Prompt » Below are the records; pull every line that includes "ballast".

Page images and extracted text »
════════════════

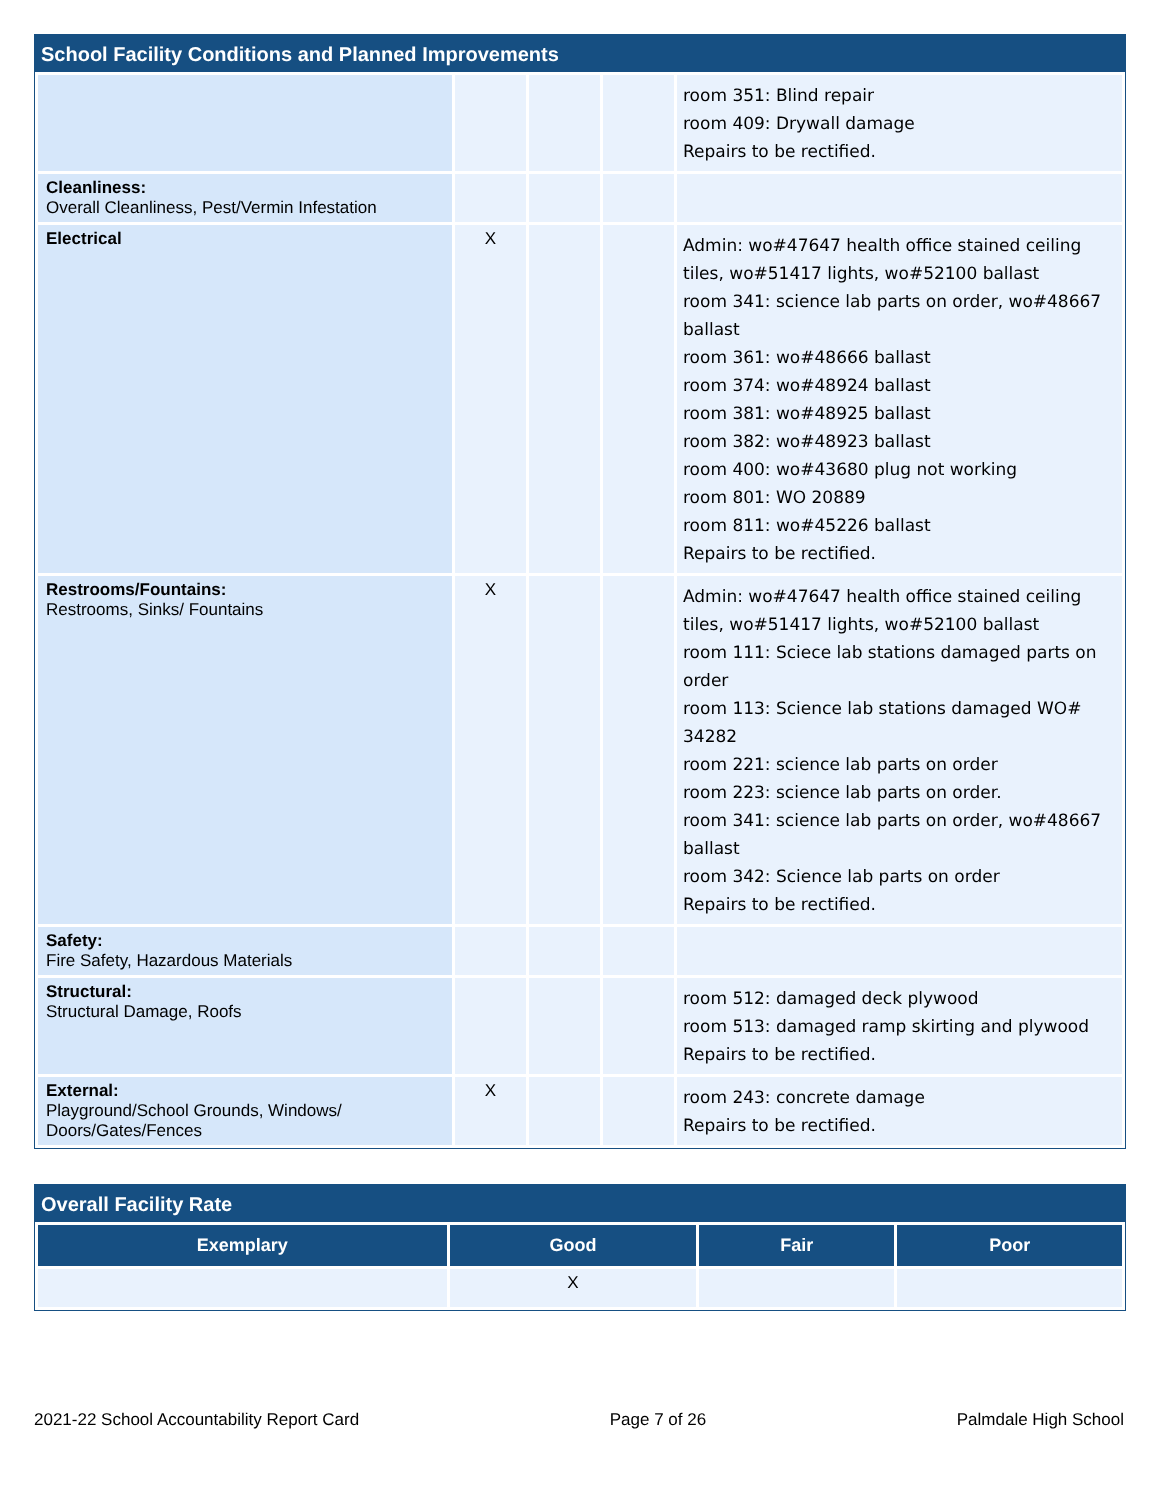School Facility Conditions and Planned Improvements
| | | | | room 351: Blind repair room 409: Drywall damage Repairs to be rectified. |
| Cleanliness: Overall Cleanliness, Pest/Vermin Infestation | | | | |
| Electrical | X | | | Admin: wo#47647 health office stained ceiling tiles, wo#51417 lights, wo#52100 ballast room 341: science lab parts on order, wo#48667 ballast room 361: wo#48666 ballast room 374: wo#48924 ballast room 381: wo#48925 ballast room 382: wo#48923 ballast room 400: wo#43680 plug not working room 801: WO 20889 room 811: wo#45226 ballast Repairs to be rectified. |
| Restrooms/Fountains: Restrooms, Sinks/ Fountains | X | | | Admin: wo#47647 health office stained ceiling tiles, wo#51417 lights, wo#52100 ballast room 111: Sciece lab stations damaged parts on order room 113: Science lab stations damaged WO# 34282 room 221: science lab parts on order room 223: science lab parts on order. room 341: science lab parts on order, wo#48667 ballast room 342: Science lab parts on order Repairs to be rectified. |
| Safety: Fire Safety, Hazardous Materials | | | | |
| Structural: Structural Damage, Roofs | | | | room 512: damaged deck plywood room 513: damaged ramp skirting and plywood Repairs to be rectified. |
| External: Playground/School Grounds, Windows/ Doors/Gates/Fences | X | | | room 243: concrete damage Repairs to be rectified. |
Overall Facility Rate
| Exemplary | Good | Fair | Poor |
| --- | --- | --- | --- |
| | X | | |
2021-22 School Accountability Report Card Page 7 of 26 Palmdale High School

════════════════

Solution to this exercise »
| Electrical | X | | | Admin: wo#47647 health office stained ceiling tiles, wo#51417 lights, wo#52100 ballast room 341: science lab parts on order, wo#48667 ballast room 361: wo#48666 ballast room 374: wo#48924 ballast room 381: wo#48925 ballast room 382: wo#48923 ballast room 400: wo#43680 plug not working room 801: WO 20889 room 811: wo#45226 ballast Repairs to be rectified. |
| Restrooms/Fountains: Restrooms, Sinks/ Fountains | X | | | Admin: wo#47647 health office stained ceiling tiles, wo#51417 lights, wo#52100 ballast room 111: Sciece lab stations damaged parts on order room 113: Science lab stations damaged WO# 34282 room 221: science lab parts on order room 223: science lab parts on order. room 341: science lab parts on order, wo#48667 ballast room 342: Science lab parts on order Repairs to be rectified. |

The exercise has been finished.